A US intelligence report concluded that the Saudi Crown Prince “approved an operation to capture or kill Saudi journalist Jamal Khashoggi in Istanbul, Turkey.”
In a TV interview, Rajkumar said that as a leader he accepted responsibility for the murder, but he refused to order it.
way of justice
UN spokesman Stephane Dujarric told the VOA on Thursday: “The Secretary-General [Antonio Guterres] Jamal has been demanding accountability for Khashoggi’s murder.
But rights advocates say moving the case to Saudi Arabia means justice will not be served.
“It is a dark day for Turkey and its search for justice,” said Milena Byum, a senior Turkish campaigner for Amnesty International. “Khashoggi’s murder is a murder that has been uncovered with all the details.

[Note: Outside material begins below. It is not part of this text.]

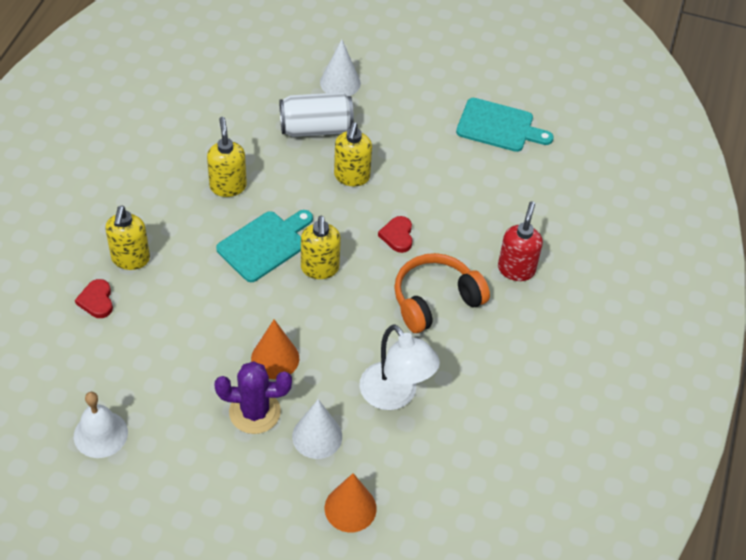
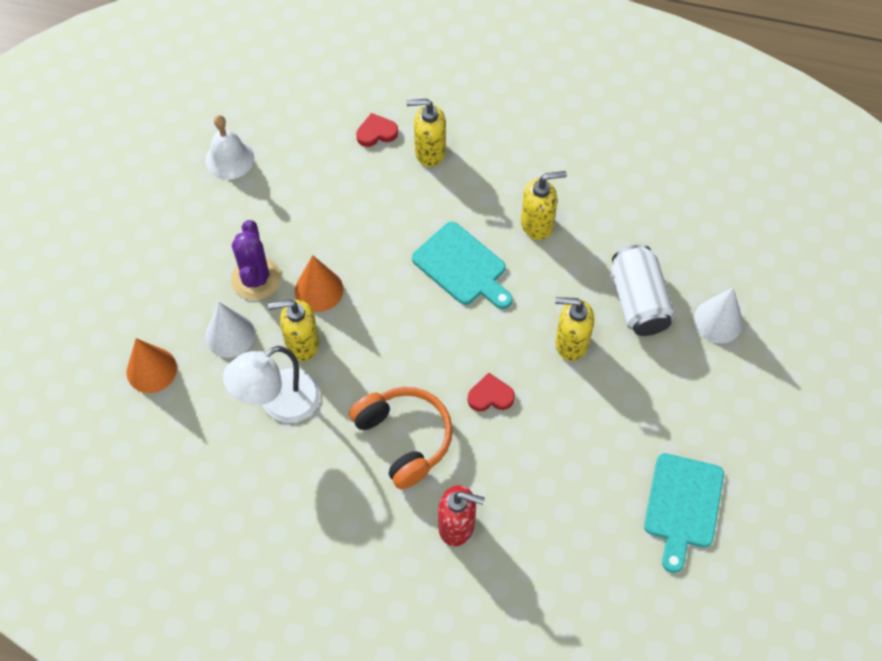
camera: 90 degrees right, 10 degrees up
yellow soap dispenser [301,216,341,279] -> yellow soap dispenser moved to [268,299,319,361]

It was necessary to ensure that all those responsible are brought to justice.”
Justin Shilad of the New York-based Committee to Protect Journalists said in a statement that Turkey’s trial was “politicized from the start, but the decision to transfer them” [Khashoggi’s] It destroys any hope of arriving at an unbiased conclusion based on evidence in the case of Saudi Arabia.”
Turkish officials have repeatedly said they will pursue the case until the perpetrators are brought to justice.

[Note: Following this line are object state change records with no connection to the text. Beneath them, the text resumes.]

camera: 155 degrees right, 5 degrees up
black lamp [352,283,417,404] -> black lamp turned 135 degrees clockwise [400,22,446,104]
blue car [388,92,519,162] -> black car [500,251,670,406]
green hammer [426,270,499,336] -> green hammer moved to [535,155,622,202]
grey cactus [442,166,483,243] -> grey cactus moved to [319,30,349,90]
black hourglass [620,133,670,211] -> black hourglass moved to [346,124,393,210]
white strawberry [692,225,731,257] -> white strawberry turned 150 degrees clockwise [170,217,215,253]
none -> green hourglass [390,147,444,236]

Baum told VOA that “today’s decision was the opposite.”
“It has become clear that it will not be possible to get justice from here,” he said. “It is not possible to say what kind of result the appeal will bring, but I am not very hopeful.”
VOA Senior Diplomatic Correspondent Cindy Sen in Washington and Hilmi Hakaloglu of the VOA Turkish Service in Istanbul contributed to this report.